L'amarezza di Berlusconi per lo strappo di Alfano, poi la telefonata di Fitto: "Non dare retta a chi tradisce". Il duro scontro tra Verdini e Gianni Letta

Fallita la mediazione del Cav: ma per me era come un figlio

A tarda sera, quando si concede un po' di riposo prima di visionare il video sui vent'anni di Forza Italia che questa mattina sarà proiettato al Consiglio nazionale del Pdl, il Cavaliere non nasconde tutta la sua amarezza. Che la frattura con l'ala governativa fosse profonda Silvio Berlusconi lo sapeva bene, ma fino all'ultimo l'ex premier ha continuato a pensare che con Angelino Alfano un punto d'intesa fosse comunque possibile.

Invece niente. Non solo i quattro ministri del Pdl Maurizio Lupi, Gaetano Quagliariello, Nunzia De Girolamo e Beatrice Lorenzin - che ormai da giorni nelle sue conversazioni private il Cavaliere considera alla stregua di «traditori» – ma pure il vicepremier ha deciso per l'addio. Una rottura netta, probabilmente definitiva. Al di là delle frasi di circostanza che arrivano da una parte e dall'altra, infatti, la distanza tra Berlusconi e il suo ex delfino è ormai siderale. Con un Cavaliere che se per alcuni versi è sollevato (perché con Alfano sono mesi che le comunicazioni sono interrotte e l'incomprensione è non solo politica ma soprattutto umana) per altri è decisamente provato. A tratti persino stremato.

Già, perché la giornata è stata fitta di mediazioni, trattative e tentativi d'intesa. Alti e bassi, vere e proprie montagne russe. Pur di non spaccare tutto, a metà pomeriggio il Cavaliere arriva persino a dare ad Alfano e Lupi il suo benestare alla convocazione di un nuovo Ufficio di presidenza del Pdl che approvi un documento di mediazione da portare al Consiglio nazionale di questa mattina. Nel testo concordato con Berlusconi ci sono sia il «rinvio» della questione decadenza-governo a un nuovo Consiglio nazionale sia la «creazione di un organismo di garanzia sulla rappresentatività» all'interno del partito (in vista della stesura delle future liste elettorali). Per i governativi non è abbastanza. E comunque i cosiddetti lealisti non ci starebbero.

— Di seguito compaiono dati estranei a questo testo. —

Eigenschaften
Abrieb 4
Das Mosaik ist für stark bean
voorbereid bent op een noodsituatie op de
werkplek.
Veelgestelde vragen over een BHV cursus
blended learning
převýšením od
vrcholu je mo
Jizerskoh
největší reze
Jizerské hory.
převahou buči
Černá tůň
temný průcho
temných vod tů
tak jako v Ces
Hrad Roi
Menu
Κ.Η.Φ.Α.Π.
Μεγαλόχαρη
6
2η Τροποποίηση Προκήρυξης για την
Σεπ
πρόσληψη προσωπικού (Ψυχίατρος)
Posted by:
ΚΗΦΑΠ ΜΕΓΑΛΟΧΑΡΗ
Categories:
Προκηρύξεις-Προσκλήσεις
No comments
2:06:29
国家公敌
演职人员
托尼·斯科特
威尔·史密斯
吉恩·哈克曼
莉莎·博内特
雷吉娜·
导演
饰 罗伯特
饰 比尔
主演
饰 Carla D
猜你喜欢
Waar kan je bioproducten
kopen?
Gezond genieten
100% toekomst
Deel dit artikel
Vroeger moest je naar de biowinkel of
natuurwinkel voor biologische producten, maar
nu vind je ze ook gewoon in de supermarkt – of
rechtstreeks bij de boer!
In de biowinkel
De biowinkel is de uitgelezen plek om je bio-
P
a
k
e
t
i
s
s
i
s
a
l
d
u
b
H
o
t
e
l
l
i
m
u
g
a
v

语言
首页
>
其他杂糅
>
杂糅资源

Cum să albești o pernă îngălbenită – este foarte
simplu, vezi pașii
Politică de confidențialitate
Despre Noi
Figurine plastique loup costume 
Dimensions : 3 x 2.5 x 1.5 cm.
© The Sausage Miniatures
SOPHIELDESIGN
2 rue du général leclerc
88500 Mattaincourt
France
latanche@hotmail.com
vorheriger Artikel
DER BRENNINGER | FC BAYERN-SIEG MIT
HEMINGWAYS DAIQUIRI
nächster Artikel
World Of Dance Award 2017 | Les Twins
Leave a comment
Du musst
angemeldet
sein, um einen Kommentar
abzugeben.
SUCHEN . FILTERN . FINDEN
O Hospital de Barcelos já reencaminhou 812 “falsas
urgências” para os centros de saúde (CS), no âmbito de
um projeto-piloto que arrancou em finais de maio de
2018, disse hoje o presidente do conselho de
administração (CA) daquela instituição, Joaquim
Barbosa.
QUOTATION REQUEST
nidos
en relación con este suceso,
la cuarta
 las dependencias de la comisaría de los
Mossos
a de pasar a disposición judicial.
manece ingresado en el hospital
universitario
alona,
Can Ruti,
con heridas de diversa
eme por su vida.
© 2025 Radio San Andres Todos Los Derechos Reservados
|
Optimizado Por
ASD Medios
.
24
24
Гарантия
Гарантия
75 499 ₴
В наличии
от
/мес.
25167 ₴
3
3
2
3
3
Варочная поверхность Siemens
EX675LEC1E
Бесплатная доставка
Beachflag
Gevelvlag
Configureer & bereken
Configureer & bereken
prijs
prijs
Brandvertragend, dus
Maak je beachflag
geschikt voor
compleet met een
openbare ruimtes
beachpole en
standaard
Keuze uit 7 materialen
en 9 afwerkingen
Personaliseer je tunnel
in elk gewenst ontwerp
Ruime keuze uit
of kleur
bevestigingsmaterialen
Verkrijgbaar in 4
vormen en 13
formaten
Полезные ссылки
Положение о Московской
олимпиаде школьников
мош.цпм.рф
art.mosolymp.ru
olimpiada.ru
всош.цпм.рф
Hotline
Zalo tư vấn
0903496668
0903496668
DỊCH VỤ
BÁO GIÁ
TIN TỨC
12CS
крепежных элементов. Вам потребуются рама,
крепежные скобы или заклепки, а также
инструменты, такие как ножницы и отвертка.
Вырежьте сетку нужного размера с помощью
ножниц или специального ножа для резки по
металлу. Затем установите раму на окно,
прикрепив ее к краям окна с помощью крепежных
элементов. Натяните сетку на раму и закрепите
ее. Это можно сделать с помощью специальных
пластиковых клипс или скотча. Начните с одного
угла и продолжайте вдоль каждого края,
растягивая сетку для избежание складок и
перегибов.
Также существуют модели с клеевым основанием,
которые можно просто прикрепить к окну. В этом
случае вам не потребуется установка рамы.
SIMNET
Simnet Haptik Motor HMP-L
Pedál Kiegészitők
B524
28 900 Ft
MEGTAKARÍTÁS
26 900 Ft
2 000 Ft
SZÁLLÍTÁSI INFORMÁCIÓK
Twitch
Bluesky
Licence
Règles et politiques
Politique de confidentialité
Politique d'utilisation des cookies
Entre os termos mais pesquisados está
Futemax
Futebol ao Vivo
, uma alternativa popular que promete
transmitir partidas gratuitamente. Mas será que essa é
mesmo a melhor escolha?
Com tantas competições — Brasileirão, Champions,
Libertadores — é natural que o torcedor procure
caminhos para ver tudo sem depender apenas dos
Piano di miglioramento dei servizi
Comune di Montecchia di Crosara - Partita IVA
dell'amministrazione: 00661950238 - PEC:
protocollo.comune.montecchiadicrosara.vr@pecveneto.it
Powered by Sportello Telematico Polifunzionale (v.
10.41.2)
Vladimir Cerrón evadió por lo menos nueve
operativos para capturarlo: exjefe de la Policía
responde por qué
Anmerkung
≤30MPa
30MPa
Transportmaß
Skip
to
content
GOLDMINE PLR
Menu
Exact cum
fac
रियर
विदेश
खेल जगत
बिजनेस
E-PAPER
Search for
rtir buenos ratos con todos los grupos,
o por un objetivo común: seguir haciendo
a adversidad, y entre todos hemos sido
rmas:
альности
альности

Quando Berlusconi dice «sì» all'Ufficio di presidenza da tenere in serata e Denis Verdini - che qualche giorno fa ha avuto a pranzo a Palazzo Grazioli uno scontro violentissimo con Gianni Letta - inizia il giro di telefonate per le convocazioni, è Raffaele Fitto ad alzare il telefono e chiamare il Cavaliere. «Io mi sono esposto, ci ho messo la faccia e sono stato leale nei tuoi confronti e tu – questo il senso di uno scambio piuttosto acceso – dai retta a chi ti sta tradendo e accompagnando educatamente alla porta?». Berlusconi incassa, ma il punto è che la conversazione è seguita dalla sfilza di «no» che riceve Verdini alla convocazione dell'Ufficio di presidenza. I lealisti infatti non ci stanno. «Siamo convocati per il Consiglio nazionale, l'Ufficio di presidenza già c'è stato», risponde – come tanti altri – Renato Brunetta. Verdini chiama Berlusconi e lo aggiorna: i due terzi dei convocati pongono una questione politica e sono contrari a un nuovo Ufficio di presidenza.
Il Cavaliere prende atto. Senza troppo dispiacere se qualche ora dopo incontrerà Fitto con il sorriso sulle labbra e lo saluterà con tanto di abbracci. Ma comunque con la consapevolezza che la rottura con quello che ha sempre considerato il suo delfino si sta ormai definitivamente consumando. L'ho considerato come un figlio – si lascia sfuggire in uno dei tanti momenti di delusione – e ora mi sembra di parlare con un estraneo. Un Berlusconi provato e a tratti avvilito. Anche se la verità è che ormai da giorni i margini per rimettere tutto insieme erano strettissimi e che quella che ha provato il Cavaliere il queste ore non è altro che la mediazione dei sentimenti. Politicamente, infatti, Berlusconi e Alfano sono su due pianeti diversi da mesi. Forse lo sa anche l'ex premier.

Che quando è ormai notte fonda inizia a rivedere il discorso da tenere questa mattina alle dieci davanti ai circa 850 delegati del Consiglio nazionale. «Ho fatto di tutto per tenerli uniti, ora i traditori li voglio vedere in faccia».